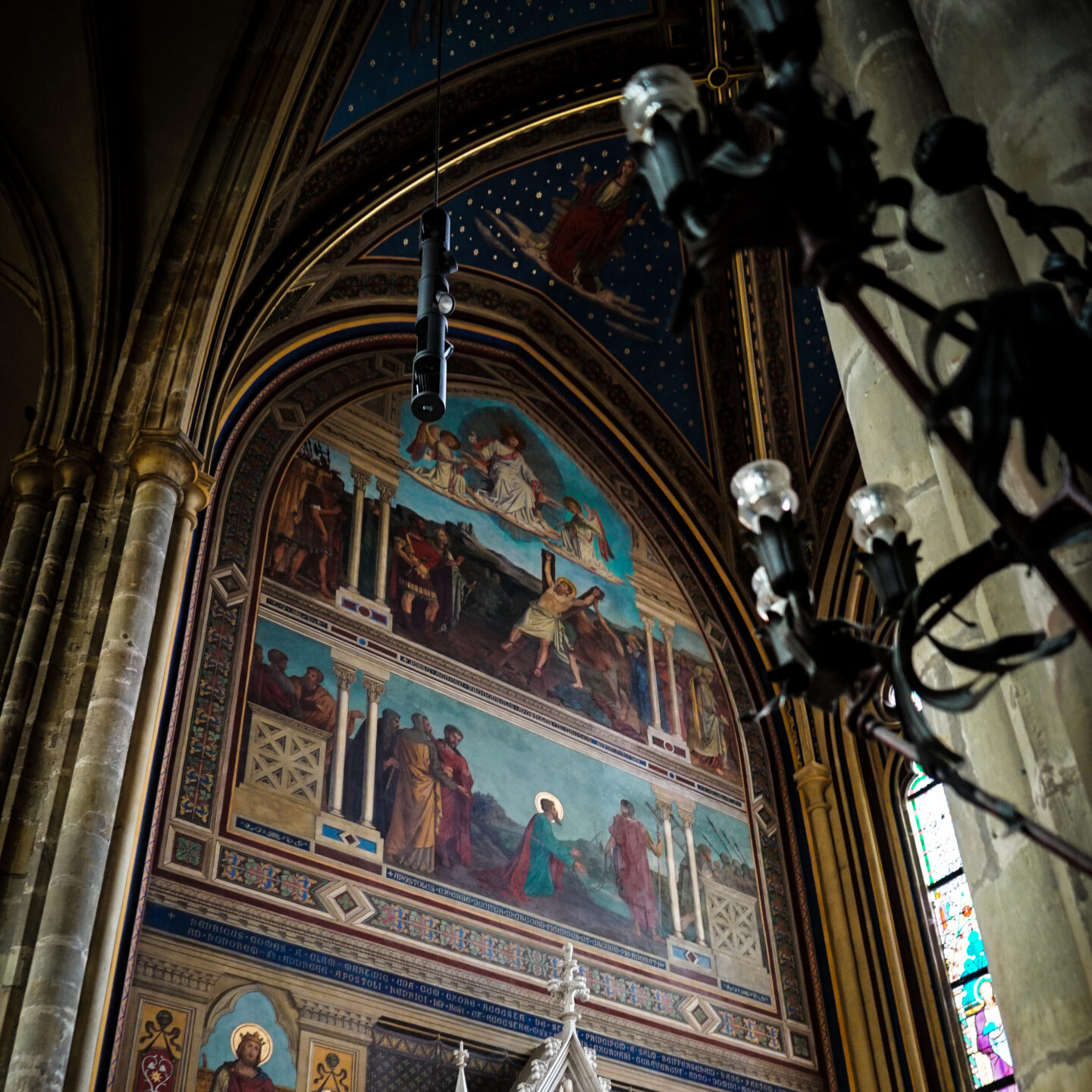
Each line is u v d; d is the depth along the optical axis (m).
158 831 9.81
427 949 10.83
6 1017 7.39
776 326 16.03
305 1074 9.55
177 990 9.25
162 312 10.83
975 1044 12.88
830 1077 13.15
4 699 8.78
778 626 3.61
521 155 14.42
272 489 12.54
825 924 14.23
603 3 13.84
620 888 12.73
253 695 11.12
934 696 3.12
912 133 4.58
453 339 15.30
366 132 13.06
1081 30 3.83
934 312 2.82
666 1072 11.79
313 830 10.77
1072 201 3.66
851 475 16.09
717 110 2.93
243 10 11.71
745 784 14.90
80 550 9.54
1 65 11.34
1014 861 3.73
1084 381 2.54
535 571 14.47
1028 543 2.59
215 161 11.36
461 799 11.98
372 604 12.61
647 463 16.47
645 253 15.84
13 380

TASK TO CARRY OUT |
Exactly the lines from the one containing "243 10 11.71" through the end of the records above should be returned, with both ends kept.

ANSWER |
243 10 11.71
745 784 14.90
80 550 9.54
1 65 11.34
1014 861 3.73
1084 381 2.54
535 571 14.47
1028 543 2.59
215 161 11.36
461 799 11.98
372 604 12.61
647 463 16.47
645 253 15.84
13 380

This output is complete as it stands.